▶ [WHAT TO DO] Report back every line in the data that includes the string "Սաթենիկ".

(Beginning of DATASET RECORDS)

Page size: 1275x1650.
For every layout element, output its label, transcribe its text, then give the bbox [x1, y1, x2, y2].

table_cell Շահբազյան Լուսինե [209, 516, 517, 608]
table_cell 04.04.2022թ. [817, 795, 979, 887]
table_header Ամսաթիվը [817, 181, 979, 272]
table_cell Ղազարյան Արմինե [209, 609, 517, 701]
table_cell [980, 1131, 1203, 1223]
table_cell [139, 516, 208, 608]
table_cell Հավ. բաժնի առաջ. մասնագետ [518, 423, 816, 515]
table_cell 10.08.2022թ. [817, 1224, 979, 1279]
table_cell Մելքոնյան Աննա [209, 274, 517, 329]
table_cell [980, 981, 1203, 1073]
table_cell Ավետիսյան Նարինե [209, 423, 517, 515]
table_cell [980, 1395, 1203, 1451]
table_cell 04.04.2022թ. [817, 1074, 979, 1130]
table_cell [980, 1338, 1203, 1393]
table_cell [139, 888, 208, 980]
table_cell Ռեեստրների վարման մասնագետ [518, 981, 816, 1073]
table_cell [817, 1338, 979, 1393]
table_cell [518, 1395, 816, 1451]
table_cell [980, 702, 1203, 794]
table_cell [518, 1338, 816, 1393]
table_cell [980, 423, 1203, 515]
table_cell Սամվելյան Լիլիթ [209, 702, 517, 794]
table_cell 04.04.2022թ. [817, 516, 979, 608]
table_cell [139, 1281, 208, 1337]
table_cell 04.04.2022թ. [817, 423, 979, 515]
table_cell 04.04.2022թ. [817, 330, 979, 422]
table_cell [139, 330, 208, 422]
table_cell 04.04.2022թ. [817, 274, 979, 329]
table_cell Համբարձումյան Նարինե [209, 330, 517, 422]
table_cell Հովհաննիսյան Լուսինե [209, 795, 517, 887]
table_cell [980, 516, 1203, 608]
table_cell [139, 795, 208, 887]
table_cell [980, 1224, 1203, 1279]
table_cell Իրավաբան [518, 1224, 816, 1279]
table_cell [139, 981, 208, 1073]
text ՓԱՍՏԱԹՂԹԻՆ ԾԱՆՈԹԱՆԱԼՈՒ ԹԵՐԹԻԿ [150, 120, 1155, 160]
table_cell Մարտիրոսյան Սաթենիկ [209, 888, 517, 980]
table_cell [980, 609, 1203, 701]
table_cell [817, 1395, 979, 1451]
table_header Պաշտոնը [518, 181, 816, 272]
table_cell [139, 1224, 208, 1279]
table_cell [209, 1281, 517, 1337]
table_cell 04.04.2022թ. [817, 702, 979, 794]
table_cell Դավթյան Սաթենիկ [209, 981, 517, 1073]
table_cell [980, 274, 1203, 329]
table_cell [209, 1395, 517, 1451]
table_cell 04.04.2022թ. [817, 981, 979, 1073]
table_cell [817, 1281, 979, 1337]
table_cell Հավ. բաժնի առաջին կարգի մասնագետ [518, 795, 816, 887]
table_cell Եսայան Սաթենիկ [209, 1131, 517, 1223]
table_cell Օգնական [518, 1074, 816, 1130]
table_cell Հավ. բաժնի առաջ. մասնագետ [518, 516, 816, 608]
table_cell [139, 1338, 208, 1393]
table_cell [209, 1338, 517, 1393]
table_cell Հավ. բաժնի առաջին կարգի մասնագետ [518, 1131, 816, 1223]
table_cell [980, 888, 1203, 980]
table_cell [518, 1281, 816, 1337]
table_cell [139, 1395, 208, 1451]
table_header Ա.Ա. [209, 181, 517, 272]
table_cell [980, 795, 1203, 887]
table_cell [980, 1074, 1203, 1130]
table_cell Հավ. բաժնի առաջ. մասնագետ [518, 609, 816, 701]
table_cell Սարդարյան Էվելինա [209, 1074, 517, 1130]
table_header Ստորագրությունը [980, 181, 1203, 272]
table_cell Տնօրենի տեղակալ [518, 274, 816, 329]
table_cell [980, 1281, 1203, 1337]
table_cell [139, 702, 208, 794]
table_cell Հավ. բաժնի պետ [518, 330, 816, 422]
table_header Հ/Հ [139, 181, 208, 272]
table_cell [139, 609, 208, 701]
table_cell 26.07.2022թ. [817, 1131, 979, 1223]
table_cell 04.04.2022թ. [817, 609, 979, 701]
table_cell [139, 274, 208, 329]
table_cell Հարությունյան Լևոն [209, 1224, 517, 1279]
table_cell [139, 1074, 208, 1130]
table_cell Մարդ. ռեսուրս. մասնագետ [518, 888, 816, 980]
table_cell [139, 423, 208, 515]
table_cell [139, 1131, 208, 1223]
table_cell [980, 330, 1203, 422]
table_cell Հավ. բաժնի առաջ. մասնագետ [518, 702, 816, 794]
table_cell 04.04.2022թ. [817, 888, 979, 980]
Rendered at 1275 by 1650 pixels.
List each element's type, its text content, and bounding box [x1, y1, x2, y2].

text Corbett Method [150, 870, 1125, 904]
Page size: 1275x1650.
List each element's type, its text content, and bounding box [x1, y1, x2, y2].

(End of DATASET RECORDS)

▶ [RESPONSE]
table_cell Մարտիրոսյան Սաթենիկ [209, 888, 517, 980]
table_cell Դավթյան Սաթենիկ [209, 981, 517, 1073]
table_cell Եսայան Սաթենիկ [209, 1131, 517, 1223]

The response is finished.